Key Points – Thursday, April 27, 2017:
Synopsis: Good Thursday morning! In today’s update we discuss the frost and freeze concerns and heavy rainfall threat in the east as we move throughout this weekend. Not only are we going to see above normal rains for the southern and eastern half of the Zone, but temperatures overall will be chillier than normal over the next week which certainly won’t speed up the evapotranspiration process. We need to keep an eye on this because if we don’t warm-up getting into May, the saturated soils could hang around for a longer period of time. Have a blessed day.

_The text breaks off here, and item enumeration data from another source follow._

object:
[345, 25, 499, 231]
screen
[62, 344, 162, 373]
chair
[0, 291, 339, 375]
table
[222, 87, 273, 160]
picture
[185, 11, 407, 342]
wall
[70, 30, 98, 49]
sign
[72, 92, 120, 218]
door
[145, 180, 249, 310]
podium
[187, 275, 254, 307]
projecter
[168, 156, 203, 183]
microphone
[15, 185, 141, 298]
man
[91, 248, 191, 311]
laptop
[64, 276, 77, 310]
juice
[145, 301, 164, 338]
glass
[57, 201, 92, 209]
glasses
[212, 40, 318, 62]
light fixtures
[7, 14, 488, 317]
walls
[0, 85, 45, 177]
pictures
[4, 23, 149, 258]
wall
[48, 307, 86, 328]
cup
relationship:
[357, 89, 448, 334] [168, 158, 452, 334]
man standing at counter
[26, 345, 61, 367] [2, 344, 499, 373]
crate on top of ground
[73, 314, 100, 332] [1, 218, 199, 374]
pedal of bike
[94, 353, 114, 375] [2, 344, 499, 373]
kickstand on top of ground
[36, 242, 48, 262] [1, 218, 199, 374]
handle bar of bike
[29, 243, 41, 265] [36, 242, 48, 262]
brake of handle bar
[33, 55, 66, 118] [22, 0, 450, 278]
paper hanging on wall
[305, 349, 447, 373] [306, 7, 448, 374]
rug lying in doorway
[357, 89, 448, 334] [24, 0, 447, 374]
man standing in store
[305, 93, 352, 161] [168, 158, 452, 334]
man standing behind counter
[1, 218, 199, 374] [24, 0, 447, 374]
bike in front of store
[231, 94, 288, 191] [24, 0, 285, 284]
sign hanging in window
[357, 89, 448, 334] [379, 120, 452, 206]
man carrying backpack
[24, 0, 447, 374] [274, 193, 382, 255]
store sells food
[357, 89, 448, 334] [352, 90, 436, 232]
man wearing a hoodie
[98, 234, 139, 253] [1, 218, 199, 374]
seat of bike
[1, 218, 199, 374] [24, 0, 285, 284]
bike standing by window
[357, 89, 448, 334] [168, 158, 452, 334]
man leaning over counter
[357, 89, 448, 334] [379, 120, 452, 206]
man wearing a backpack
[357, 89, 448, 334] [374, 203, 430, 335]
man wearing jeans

Freeze warnings and frost advisories hoisted today into Friday morning:
It’s a dry day today for the most part across Zone 8. Rain starts to develop across western Nebraska and Kansas tonight ~6-8pm and expand in coverage into early Friday morning with widespread rainfall.
We have a risk for severe storms across far eastern Kansas into the southern half of Missouri later Friday into Saturday morning…currently, all modes of severe are possible including damaging winds, large hail, very heavy rains and isolated tornadoes along the warm front.
Showers and storms work east on Friday along with the low pressure system…waking up Saturday morning to very heavy rainfall (precipitation rates of 1-2″/hr possible) along the warm front and continuing throughout the day into Sunday as the low pressure system tracks through Kansas into Missouri and Iowa. Some clearing will be possible on Sunday across the western half of Zone 8 during the second half of the day as well.
As the low pressure system continues to track east some gusty storms and isolated large hail will be possible later on Saturday as things start to move more towards the Midwest.
Total rains via the latest NAM forecast model through mid-day Sunday…widespread 2-4″ for Kansas, the problem spot is in Missouri where areas could see 9″+ in the southeastern locations…further north 1-3″ possible getting into northern Missouri and the southern half of Iowa.
Passed this weekend we have a fairly quiet weather week next week…the issue is the overnight lows getting into Monday morning. Lows targeted for the 30s even some 20s, which certainly won’t help evaporate any of these heavier rains that fall going forward through Sunday.
You can see the cooler than normal trend as well with our latest week 1 in-house long-range outlook updated this morning…some spots seeing 10º or greater cooler than normal temps through the start of May. We also discuss in our video the trend in week 2 is similar, not as chilly, but definitely not a warm signal creeping closer to mid-May.
Confidence and Risk:
- Above average confidence we start to see an increase in showers and storms Friday as things get going along the warm front.
- Average risk for strong to severe storms Friday into Saturday morning along the warm front.
- Confidence is average but continues to increase of where the heaviest rainfall sets up across portions of Kansas into Missouri Saturday into Sunday.
- Above average risk for additional strong storms later Saturday into Sunday as the low pressure begins to track into the Midwest.